◆ Exercise requirements
From the top of the records below down to the line containing "left knee: (349, 724)", reproduce every line exactly.

[Items from a dataset]
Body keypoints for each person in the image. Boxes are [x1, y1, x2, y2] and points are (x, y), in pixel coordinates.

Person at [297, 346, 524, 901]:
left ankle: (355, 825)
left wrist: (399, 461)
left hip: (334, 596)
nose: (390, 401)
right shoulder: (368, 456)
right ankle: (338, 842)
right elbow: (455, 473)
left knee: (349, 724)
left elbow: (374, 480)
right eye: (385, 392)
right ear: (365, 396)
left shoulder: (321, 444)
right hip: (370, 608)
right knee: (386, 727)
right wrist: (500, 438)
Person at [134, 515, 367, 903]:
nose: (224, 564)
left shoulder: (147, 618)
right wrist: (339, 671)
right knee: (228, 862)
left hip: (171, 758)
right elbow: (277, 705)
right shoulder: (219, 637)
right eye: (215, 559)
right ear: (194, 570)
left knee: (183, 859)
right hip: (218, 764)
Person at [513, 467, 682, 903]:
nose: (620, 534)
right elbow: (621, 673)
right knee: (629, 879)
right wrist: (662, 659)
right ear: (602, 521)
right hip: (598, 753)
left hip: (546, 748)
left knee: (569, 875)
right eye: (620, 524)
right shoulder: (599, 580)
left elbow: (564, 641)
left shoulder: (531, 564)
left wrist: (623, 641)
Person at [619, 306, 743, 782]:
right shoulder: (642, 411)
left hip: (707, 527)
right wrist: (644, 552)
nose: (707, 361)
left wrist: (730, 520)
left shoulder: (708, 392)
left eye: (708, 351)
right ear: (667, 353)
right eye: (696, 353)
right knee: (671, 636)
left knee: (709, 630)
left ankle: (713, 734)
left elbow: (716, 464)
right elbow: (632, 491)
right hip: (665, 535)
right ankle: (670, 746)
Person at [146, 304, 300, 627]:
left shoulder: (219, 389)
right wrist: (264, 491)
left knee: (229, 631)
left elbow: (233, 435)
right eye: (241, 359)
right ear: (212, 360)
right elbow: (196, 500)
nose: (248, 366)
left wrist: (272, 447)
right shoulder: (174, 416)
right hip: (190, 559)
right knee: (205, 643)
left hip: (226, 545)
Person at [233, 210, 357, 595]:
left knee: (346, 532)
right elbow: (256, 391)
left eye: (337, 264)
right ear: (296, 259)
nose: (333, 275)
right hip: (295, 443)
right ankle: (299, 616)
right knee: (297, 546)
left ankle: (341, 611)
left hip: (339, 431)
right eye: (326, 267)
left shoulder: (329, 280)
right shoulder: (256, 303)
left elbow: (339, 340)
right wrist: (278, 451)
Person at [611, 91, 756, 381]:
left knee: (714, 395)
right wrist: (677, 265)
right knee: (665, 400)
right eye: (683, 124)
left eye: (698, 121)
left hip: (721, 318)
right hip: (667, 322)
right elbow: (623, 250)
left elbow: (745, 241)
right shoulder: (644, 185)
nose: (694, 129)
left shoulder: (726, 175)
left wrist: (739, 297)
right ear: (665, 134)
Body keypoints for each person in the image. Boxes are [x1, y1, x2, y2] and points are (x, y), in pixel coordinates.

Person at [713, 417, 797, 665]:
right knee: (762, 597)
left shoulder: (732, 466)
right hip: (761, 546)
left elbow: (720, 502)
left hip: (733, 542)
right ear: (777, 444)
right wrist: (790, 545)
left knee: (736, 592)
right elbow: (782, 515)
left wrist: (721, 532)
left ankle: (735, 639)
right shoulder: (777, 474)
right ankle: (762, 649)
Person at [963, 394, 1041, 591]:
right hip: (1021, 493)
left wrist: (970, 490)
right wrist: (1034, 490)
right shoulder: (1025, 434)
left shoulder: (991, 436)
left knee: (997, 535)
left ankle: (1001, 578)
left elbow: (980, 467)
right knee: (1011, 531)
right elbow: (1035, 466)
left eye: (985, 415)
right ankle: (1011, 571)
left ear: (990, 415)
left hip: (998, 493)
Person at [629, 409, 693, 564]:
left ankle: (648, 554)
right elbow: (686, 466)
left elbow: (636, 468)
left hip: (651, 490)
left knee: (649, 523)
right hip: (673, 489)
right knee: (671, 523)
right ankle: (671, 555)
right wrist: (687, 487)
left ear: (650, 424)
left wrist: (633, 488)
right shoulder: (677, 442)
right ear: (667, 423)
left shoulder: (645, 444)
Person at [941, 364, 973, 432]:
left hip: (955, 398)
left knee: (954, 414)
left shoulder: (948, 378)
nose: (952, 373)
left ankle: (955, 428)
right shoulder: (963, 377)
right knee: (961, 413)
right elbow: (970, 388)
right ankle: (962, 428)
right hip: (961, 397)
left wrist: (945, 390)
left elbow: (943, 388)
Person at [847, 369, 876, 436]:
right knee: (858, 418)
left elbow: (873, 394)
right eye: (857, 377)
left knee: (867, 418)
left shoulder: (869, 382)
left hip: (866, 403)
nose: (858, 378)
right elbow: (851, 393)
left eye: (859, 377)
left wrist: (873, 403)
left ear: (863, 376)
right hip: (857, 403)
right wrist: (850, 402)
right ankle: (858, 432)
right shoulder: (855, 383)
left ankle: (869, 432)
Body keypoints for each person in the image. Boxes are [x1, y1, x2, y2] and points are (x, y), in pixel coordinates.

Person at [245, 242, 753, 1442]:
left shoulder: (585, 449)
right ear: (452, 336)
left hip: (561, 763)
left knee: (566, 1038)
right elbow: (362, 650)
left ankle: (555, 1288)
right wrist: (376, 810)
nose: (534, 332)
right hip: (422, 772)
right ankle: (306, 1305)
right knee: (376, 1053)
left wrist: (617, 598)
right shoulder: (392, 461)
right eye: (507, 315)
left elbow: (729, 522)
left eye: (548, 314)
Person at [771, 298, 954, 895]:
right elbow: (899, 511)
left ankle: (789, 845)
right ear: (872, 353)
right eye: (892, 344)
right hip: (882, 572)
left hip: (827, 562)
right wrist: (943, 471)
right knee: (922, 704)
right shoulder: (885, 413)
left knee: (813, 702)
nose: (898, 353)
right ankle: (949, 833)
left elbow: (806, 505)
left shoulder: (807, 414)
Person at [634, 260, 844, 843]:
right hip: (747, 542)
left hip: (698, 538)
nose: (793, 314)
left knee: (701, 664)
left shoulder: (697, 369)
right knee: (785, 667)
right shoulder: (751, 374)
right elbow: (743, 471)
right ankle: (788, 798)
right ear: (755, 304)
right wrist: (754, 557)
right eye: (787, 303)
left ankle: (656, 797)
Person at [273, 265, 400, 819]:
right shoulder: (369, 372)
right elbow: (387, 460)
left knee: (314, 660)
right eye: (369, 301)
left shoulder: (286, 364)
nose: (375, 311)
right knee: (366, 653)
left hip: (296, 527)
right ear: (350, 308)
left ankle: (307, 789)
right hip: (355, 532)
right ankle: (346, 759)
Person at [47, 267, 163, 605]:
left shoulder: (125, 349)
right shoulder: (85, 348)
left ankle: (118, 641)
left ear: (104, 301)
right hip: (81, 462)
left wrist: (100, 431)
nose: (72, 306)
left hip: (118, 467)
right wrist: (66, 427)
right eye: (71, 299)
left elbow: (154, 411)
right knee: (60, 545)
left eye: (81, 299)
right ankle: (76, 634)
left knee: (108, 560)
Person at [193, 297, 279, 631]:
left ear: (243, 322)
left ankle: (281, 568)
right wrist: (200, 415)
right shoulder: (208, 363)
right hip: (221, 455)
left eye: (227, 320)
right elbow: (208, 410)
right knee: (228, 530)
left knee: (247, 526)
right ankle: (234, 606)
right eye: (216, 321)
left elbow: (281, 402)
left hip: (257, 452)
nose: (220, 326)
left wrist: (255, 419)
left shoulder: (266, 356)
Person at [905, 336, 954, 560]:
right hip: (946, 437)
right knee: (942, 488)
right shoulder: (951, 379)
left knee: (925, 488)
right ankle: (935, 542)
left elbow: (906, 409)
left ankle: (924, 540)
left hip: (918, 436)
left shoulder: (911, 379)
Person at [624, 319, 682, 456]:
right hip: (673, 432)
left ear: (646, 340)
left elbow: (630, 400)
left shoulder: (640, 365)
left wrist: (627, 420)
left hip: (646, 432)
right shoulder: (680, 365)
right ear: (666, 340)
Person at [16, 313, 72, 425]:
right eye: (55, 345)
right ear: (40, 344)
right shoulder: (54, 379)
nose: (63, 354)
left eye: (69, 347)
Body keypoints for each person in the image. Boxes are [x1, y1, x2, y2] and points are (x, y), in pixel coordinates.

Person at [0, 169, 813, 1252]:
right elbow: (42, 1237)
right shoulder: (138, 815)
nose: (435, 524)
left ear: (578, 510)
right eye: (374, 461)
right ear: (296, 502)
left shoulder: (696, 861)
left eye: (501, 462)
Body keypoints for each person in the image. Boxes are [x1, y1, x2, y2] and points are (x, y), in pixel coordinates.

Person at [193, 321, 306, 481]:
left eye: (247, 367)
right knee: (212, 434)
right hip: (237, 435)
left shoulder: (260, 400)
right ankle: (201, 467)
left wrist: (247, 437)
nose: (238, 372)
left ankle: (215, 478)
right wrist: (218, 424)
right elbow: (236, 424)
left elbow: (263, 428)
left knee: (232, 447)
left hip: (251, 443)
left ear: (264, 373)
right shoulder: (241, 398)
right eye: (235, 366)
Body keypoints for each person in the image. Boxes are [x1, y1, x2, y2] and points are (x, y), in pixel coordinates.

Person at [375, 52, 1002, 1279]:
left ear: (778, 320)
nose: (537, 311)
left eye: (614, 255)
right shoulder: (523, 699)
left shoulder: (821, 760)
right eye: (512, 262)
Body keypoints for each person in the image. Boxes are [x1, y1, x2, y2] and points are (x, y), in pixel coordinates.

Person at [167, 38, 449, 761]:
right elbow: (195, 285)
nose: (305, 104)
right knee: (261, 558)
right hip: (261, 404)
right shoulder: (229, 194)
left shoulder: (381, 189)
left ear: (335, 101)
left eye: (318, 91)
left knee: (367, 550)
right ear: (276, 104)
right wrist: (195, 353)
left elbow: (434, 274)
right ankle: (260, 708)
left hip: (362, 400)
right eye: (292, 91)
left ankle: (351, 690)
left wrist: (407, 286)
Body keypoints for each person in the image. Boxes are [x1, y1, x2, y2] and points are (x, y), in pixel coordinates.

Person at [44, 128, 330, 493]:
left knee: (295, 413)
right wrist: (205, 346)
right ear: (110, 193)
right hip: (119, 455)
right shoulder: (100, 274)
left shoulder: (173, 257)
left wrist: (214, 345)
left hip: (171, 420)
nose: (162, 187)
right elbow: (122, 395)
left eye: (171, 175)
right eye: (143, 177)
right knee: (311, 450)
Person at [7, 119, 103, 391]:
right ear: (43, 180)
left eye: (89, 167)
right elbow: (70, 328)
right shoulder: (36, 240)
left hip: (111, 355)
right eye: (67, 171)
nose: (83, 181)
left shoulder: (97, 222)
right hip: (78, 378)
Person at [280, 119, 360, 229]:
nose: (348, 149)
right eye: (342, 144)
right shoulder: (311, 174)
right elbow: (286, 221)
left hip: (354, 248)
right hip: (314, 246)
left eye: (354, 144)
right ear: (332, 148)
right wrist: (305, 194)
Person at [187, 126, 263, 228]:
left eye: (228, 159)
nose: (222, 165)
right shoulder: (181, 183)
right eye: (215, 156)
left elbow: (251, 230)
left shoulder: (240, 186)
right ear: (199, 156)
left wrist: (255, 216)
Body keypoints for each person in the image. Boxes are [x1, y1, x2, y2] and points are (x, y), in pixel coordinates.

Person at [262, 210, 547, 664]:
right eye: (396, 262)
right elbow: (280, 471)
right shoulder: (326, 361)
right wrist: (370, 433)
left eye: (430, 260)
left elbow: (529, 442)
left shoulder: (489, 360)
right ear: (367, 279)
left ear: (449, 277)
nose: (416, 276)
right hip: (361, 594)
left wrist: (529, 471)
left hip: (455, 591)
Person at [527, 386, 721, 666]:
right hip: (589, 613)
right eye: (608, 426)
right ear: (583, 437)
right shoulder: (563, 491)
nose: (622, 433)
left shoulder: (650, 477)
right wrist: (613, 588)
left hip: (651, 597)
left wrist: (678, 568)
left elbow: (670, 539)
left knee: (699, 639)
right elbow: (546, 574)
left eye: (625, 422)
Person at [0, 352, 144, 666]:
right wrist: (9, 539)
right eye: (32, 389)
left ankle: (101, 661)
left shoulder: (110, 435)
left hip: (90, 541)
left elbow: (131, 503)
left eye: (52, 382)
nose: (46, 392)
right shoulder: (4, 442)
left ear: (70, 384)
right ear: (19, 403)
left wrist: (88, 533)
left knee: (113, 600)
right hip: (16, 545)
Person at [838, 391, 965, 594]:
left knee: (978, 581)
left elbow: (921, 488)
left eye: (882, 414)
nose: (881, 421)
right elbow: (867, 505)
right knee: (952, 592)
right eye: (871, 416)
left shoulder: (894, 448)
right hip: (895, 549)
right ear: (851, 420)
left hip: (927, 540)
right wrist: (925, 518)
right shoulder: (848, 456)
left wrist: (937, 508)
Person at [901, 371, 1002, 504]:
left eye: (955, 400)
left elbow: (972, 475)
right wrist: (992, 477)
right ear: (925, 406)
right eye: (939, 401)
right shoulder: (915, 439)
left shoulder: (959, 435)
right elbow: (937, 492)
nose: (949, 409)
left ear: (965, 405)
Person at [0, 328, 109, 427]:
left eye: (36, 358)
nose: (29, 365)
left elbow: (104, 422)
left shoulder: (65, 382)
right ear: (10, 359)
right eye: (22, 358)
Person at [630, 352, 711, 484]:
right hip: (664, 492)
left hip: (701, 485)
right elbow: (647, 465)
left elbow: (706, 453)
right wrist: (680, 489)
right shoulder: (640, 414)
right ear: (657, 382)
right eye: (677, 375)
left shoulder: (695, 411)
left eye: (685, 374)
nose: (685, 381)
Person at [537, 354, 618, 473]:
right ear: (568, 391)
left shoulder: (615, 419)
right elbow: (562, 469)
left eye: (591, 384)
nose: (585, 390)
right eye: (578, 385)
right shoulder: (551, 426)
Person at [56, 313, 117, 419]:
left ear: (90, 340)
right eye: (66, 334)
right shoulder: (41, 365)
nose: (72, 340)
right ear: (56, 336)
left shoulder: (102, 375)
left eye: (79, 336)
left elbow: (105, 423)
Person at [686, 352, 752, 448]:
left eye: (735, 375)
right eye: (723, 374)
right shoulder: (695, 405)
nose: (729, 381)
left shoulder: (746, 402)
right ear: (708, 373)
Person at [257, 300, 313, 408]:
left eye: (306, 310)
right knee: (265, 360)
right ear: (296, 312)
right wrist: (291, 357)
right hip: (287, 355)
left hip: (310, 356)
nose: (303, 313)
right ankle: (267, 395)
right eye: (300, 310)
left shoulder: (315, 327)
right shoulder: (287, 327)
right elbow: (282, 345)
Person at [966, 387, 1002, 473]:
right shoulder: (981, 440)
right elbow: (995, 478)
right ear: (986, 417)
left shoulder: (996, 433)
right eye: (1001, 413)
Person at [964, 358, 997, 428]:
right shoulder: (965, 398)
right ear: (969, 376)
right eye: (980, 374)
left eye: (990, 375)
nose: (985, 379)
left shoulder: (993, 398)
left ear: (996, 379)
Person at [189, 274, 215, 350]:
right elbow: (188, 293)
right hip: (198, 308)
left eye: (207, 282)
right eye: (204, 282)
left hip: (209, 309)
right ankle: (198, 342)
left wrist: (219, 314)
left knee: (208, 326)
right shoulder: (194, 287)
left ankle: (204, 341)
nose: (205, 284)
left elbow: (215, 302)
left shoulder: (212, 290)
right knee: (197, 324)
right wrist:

◆ Answer box
Body keypoints for each person in the image. Boxes are [x1, y1, x2, y2] and points are (x, y), in pixel coordinates.

Person at [297, 346, 524, 901]:
left ankle: (355, 825)
left wrist: (399, 461)
left hip: (334, 596)
nose: (390, 401)
right shoulder: (368, 456)
right ankle: (338, 842)
right elbow: (455, 473)
left knee: (349, 724)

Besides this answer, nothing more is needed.